# Records provided
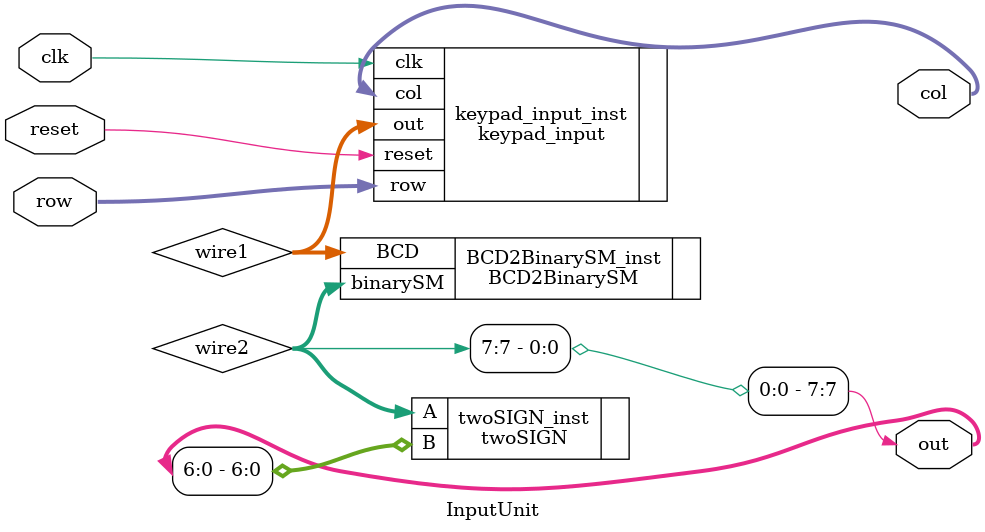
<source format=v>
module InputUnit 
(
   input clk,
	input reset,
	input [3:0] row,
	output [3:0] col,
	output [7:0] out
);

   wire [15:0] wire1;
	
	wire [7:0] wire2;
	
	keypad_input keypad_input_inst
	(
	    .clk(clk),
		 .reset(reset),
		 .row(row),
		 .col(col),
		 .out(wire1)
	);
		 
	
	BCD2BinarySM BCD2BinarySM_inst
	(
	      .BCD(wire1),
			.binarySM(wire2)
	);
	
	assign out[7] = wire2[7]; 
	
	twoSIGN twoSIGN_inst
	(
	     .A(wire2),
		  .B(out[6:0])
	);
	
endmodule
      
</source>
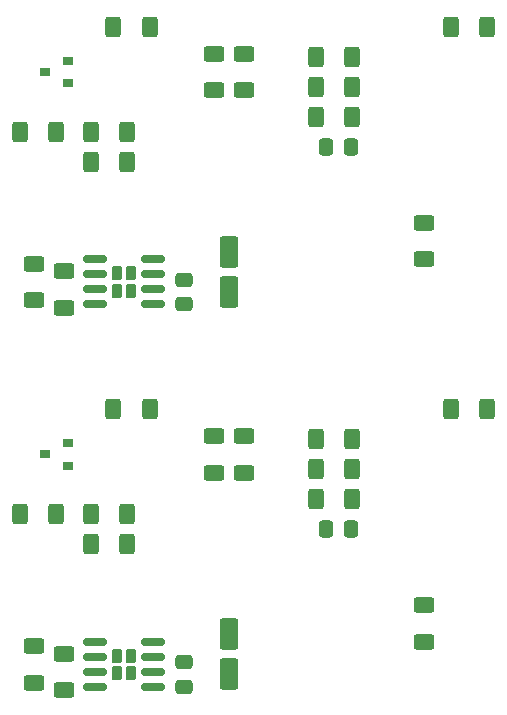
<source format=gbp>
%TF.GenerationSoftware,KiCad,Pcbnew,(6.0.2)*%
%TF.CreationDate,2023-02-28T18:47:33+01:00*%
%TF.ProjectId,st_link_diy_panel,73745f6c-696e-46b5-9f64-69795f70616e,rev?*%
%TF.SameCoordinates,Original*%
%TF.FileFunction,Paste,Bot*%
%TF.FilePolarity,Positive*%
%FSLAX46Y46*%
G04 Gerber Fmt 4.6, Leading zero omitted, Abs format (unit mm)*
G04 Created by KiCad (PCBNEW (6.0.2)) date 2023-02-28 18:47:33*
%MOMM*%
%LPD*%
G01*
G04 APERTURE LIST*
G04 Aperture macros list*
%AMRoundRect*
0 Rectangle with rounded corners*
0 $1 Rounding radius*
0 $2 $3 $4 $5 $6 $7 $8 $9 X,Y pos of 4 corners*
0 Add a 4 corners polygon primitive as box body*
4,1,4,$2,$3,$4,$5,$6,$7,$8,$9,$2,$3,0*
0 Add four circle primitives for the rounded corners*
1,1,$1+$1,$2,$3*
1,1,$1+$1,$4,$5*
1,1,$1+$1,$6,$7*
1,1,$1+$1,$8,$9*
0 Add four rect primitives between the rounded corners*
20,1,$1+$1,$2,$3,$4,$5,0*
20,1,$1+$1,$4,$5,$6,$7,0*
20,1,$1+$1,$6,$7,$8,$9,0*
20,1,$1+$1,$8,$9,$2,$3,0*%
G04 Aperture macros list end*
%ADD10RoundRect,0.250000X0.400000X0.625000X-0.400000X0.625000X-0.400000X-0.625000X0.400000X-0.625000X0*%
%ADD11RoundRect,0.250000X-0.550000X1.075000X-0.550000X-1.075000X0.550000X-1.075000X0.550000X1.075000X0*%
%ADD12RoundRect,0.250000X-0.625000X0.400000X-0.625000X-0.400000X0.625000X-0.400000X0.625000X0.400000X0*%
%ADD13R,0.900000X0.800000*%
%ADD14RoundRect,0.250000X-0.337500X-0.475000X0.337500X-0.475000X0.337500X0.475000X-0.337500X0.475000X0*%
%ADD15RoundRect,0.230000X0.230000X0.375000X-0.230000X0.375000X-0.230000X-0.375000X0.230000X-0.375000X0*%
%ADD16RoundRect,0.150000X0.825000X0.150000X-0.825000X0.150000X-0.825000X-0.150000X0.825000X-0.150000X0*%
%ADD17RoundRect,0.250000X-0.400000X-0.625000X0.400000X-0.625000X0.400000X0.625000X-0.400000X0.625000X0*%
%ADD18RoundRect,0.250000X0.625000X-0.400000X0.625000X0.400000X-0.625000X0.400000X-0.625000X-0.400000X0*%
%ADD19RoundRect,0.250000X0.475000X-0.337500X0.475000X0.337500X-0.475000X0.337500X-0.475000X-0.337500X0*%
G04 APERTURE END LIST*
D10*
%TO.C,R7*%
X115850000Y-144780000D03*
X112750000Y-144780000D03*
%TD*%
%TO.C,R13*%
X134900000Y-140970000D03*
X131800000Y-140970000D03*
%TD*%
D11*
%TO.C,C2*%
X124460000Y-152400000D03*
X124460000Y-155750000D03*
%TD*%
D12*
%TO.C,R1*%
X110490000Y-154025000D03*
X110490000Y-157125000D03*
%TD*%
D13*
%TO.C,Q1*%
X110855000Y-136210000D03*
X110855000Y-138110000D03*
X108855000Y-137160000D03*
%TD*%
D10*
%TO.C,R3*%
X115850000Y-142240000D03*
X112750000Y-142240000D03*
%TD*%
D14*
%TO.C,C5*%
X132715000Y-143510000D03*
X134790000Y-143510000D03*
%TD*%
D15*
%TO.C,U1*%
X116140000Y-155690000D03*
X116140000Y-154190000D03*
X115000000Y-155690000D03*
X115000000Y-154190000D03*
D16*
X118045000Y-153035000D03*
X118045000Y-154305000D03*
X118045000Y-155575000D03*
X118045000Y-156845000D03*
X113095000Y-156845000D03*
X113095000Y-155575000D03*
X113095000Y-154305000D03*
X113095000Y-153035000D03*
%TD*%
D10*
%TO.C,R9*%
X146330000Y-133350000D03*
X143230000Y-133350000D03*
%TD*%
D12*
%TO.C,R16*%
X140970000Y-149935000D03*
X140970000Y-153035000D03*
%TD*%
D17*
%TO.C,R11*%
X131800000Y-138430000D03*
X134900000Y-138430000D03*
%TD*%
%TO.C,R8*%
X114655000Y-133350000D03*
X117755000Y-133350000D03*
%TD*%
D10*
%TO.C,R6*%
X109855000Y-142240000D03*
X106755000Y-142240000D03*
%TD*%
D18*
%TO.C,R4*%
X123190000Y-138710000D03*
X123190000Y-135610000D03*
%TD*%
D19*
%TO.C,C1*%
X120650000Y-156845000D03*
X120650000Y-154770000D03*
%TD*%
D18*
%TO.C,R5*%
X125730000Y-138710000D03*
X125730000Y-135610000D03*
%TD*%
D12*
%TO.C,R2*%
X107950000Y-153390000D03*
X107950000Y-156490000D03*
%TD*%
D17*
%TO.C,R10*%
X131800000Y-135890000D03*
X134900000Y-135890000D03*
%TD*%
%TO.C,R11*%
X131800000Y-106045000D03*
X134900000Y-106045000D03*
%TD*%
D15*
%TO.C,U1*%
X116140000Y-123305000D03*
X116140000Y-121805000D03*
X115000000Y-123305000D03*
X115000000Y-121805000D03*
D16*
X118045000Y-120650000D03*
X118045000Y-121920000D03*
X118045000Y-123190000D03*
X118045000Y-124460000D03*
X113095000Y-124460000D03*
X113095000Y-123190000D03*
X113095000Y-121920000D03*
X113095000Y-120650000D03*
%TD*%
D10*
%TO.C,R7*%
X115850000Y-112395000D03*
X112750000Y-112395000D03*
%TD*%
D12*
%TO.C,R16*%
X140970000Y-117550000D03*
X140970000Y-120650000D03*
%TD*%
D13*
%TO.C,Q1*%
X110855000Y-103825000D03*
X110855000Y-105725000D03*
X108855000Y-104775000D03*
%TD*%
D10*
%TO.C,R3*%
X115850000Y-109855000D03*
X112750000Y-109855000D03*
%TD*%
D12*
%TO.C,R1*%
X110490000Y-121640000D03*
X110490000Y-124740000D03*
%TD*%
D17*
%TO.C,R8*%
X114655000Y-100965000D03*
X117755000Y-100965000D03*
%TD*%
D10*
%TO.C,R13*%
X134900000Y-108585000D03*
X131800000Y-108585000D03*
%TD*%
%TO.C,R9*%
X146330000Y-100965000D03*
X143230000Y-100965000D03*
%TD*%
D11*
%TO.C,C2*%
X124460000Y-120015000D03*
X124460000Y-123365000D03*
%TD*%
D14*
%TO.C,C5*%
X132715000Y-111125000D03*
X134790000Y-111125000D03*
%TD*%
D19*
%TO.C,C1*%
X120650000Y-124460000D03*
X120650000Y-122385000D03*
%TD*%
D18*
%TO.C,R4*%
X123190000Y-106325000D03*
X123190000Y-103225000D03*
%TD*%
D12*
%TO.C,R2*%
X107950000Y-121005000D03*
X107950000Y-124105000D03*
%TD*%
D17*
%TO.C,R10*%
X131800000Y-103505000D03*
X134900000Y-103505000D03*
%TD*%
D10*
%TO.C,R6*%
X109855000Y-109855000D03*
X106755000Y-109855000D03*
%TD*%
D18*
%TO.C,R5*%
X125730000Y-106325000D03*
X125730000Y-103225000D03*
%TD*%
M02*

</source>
--
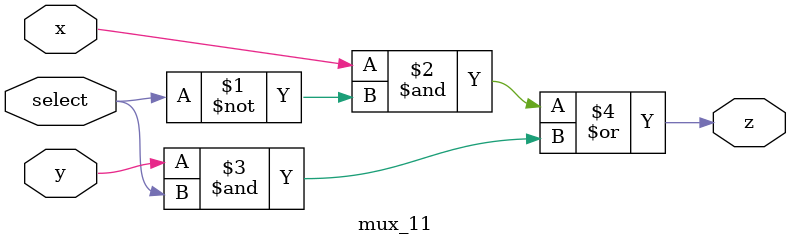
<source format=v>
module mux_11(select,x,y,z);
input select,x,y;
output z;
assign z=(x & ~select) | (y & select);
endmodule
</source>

# Task details
Using the entries above, return exactly the lines from the line with "X108855000Y-137160000D03*" to the line with "X116140000Y-154190000D03*", counting both of those lines.

# Your solution
X108855000Y-137160000D03*
%TD*%
D10*
%TO.C,R3*%
X115850000Y-142240000D03*
X112750000Y-142240000D03*
%TD*%
D14*
%TO.C,C5*%
X132715000Y-143510000D03*
X134790000Y-143510000D03*
%TD*%
D15*
%TO.C,U1*%
X116140000Y-155690000D03*
X116140000Y-154190000D03*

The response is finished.